A Monster of Metaphor and Flesh

The movie’s central threat A colossal shark, is less an animal and more a manifestation of collective fear. Leo’s recurring nightmare about losing someone to a shark earlier in life points to a deeper trauma.

It’s not just the sea he dreads, but what it represents: endlessness, guilt, loss, and the futility of control. Each time the shark appears, it mirrors the men’s crumbling unity and internal hatred.

Roache-Turner injects flashes of color and dreamlike editing during these nightmare scenes, showing his distinctive style through vibrant hues that contrast the film’s otherwise grim palette. These sequences transform what could have been a standard B-movie monster flick into something artistically ambitious, even if uneven at times.

As days pass, hunger gnaws at reason. One can of peaches becomes a symbol of both hope and selfishness. Fights erupt over scraps, and alliances shift like tides.

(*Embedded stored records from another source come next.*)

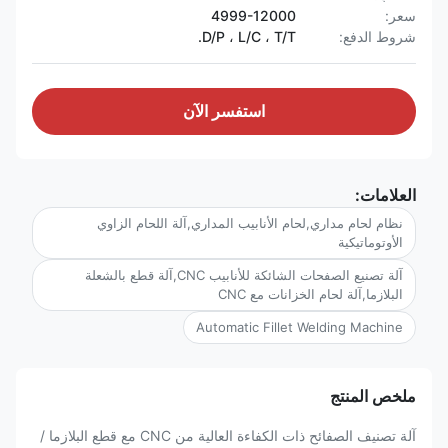
سعر:
4999-12000
شروط الدفع:
D/P ، L/C ، T/T.
استفسر الآن
العلامات:
نظام لحام مداري,لحام الأنابيب المداري,آلة اللحام الزاوي
الأوتوماتيكية
آلة تصنيع الصفحات الشائكة للأنابيب CNC,آلة قطع بالشعلة
البلازما,آلة لحام الخزانات مع CNC
Automatic Fillet Welding Machine
ملخص المنتج
آلة تصنيف الصفائح ذات الكفاءة العالية من CNC مع قطع البلازما /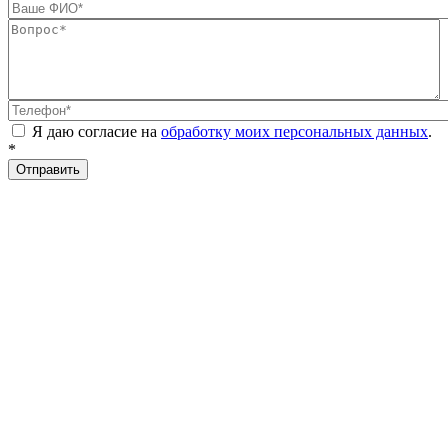
Ваше ФИО
*
Вопрос
*
Телефон
*
Я даю согласие на
обработку моих персональных данных
.
*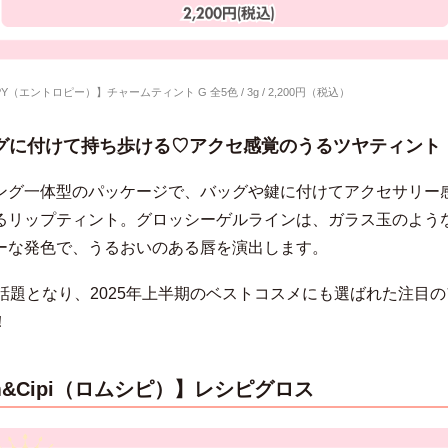
OPY（エントロピー）】チャームティント G
全5色 / 3g / 2,200円（税込）
グに付けて持ち歩ける♡アクセ感覚のうるツヤティント
ング一体型のパッケージで、バッグや鍵に付けてアクセサリー
るリップティント。
グロッシーゲルラインは、ガラス玉のよう
ーな発色で、うるおいのある唇を演出します。
で話題となり、2025年上半期のベストコスメにも選ばれた注目
！
m&Cipi（ロムシピ）】レシピグロス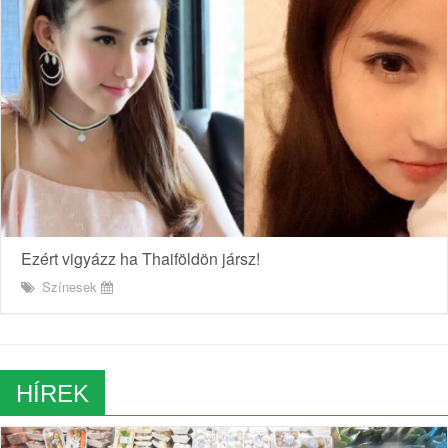
Ezért vigyázz ha Thaiföldön jársz!
Színesek
HÍREK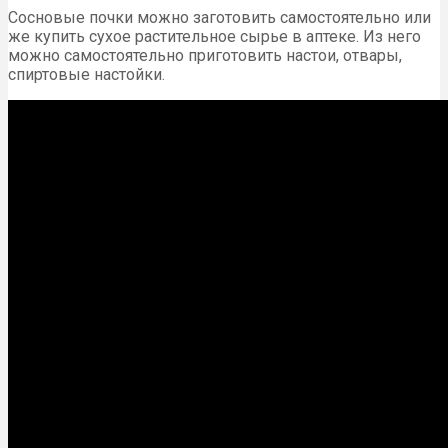
Сосновые почки можно заготовить самостоятельно или
же купить сухое растительное сырье в аптеке. Из него
можно самостоятельно приготовить настои, отвары,
спиртовые настойки.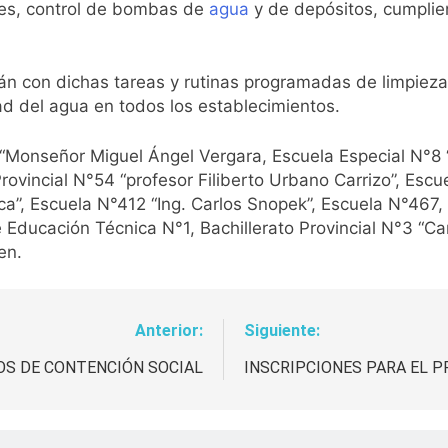
ues, control de bombas de
agua
y de depósitos, cumplie
án con dichas tareas y rutinas programadas de limpieza
dad del agua en todos los establecimientos.
“Monseñor Miguel Ángel Vergara, Escuela Especial N°8 
Provincial N°54 “profesor Filiberto Urbano Carrizo”, Esc
a”, Escuela N°412 “Ing. Carlos Snopek”, Escuela N°467, Es
e Educación Técnica N°1, Bachillerato Provincial N°3 “C
en.
Anterior:
Siguiente:
OS DE CONTENCIÓN SOCIAL
INSCRIPCIONES PARA EL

Leo’s courage contrasts sharply with his comrades’ growing savagery. What remains of their command structure begins to collapse, revealing that even soldiers trained for war are helpless when isolated from leadership, comfort, and purpose. Humanity itself begins to rot under the weight of fear.

The shark is relentless but mechanical; it attacks, retreats, and returns. The real horror comes from watching the survivors’ transformation. They become primal echoes of themselves, stripped down to the raw truth Roache-Turner seems intent to expose: nature doesn’t haunt humanity; humanity consumes itself.

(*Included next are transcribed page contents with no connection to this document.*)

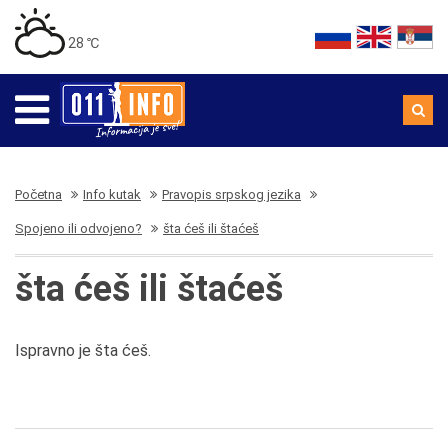
28 ℃
Početna
Info kutak
Pravopis srpskog jezika
Spojeno ili odvojeno?
šta ćeš ili štaćeš
šta ćeš ili štaćeš
Ispravno je šta ćeš.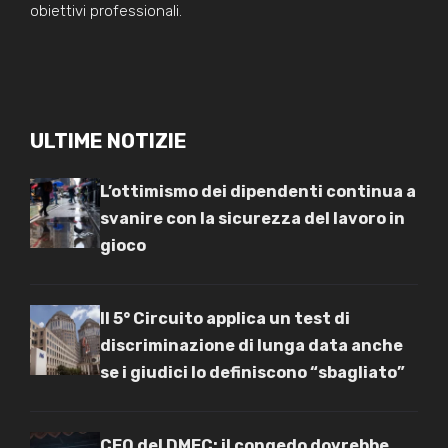
obiettivi professionali.
ULTIME NOTIZIE
L’ottimismo dei dipendenti continua a
svanire con la sicurezza del lavoro in
gioco
Il 5° Circuito applica un test di
discriminazione di lunga data anche
se i giudici lo definiscono “sbagliato”
CEO del DMEC: il congedo dovrebbe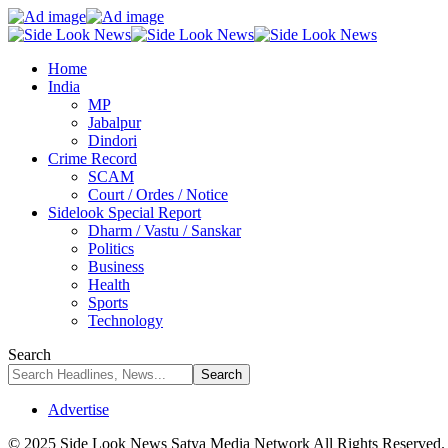
Home
India
MP
Jabalpur
Dindori
Crime Record
SCAM
Court / Ordes / Notice
Sidelook Special Report
Dharm / Vastu / Sanskar
Politics
Business
Health
Sports
Technology
Search
Advertise
© 2025 Side Look News Satya Media Network All Rights Reserved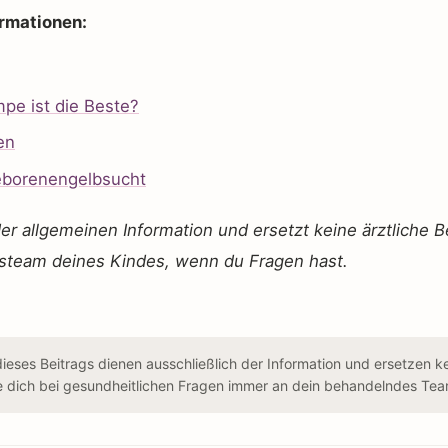
rmationen:
pe ist die Beste?
en
geborenengelbsucht
der allgemeinen Information und ersetzt keine ärztliche B
team deines Kindes, wenn du Fragen hast.
dieses Beitrags dienen ausschließlich der Information und ersetzen ke
e dich bei gesundheitlichen Fragen immer an dein behandelndes Tea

Strengths, Weaknesses, and the Point of No Return

Beast of War is both elevated and constrained by its setting. The confined space builds intensity but limits creativity. The filmmakers extract tension from minimal movement, but this soon becomes visual fatigue. The audience, like the characters, begins to feel trapped.

These limitations raise an important point about Roache-Turner’s resourcefulness: he does a lot with little, but the “little” eventually feels too obvious to ignore.

The production’s shoestring budget is apparent throughout. Special effects are occasionally rough, and the shark sequences, though tense, lack polish.

Still, Roache-Turner’s commitment to tone keeps the film afloat. He crafts several outstanding moments, such as slow, suspenseful underwater shots where the camera lingers on empty blue nothingness before the inevitable strike.

What keeps the movie from soaring, however, is pacing. It begins with promise, loses momentum midway, and regains some life near its bloody climax.

Viewers might admire its effort but wish it had more bite, both literally and narratively. The tension doesn’t always maintain its grip, and the film’s philosophical undertone overshadows its visceral potential.

That said, Roache-Turner delivers something meaningful beneath the pulp. The shark, the sea, and the splintering raft become metaphors for a broken world where people must decide whether to unite or perish isolated. It’s a haunting, if heavy-handed, reflection of society’s current fragility.

The Bleak Beauty of Hopeless Survival

When the credits roll, Beast of War leaves a taste of salt, blood, and bitter reflection. Its final scenes, where nature fully reclaims control, suggest a cycle that humans cannot win. We create war, devour each other, and still act surprised when something larger takes its turn against us.

Roache-Turner reminds us that survival isn’t just physical, it’s ethical and emotional. How people treat one another when the world stops caring reveals everything worth knowing about them.

Leo’s endurance becomes symbolic; despite hate and hunger, he persists with quiet strength. His presence gives the film its moral heartbeat, proving that decency can survive even the deepest waters of cruelty.

Beast of War is not flawless. It’s rough, uneven, and constrained. Yet within its imperfections lies a striking mirror held up to our own age of scarcity and mistrust. The question isn’t how we face monsters but whether we recognize the ones among us.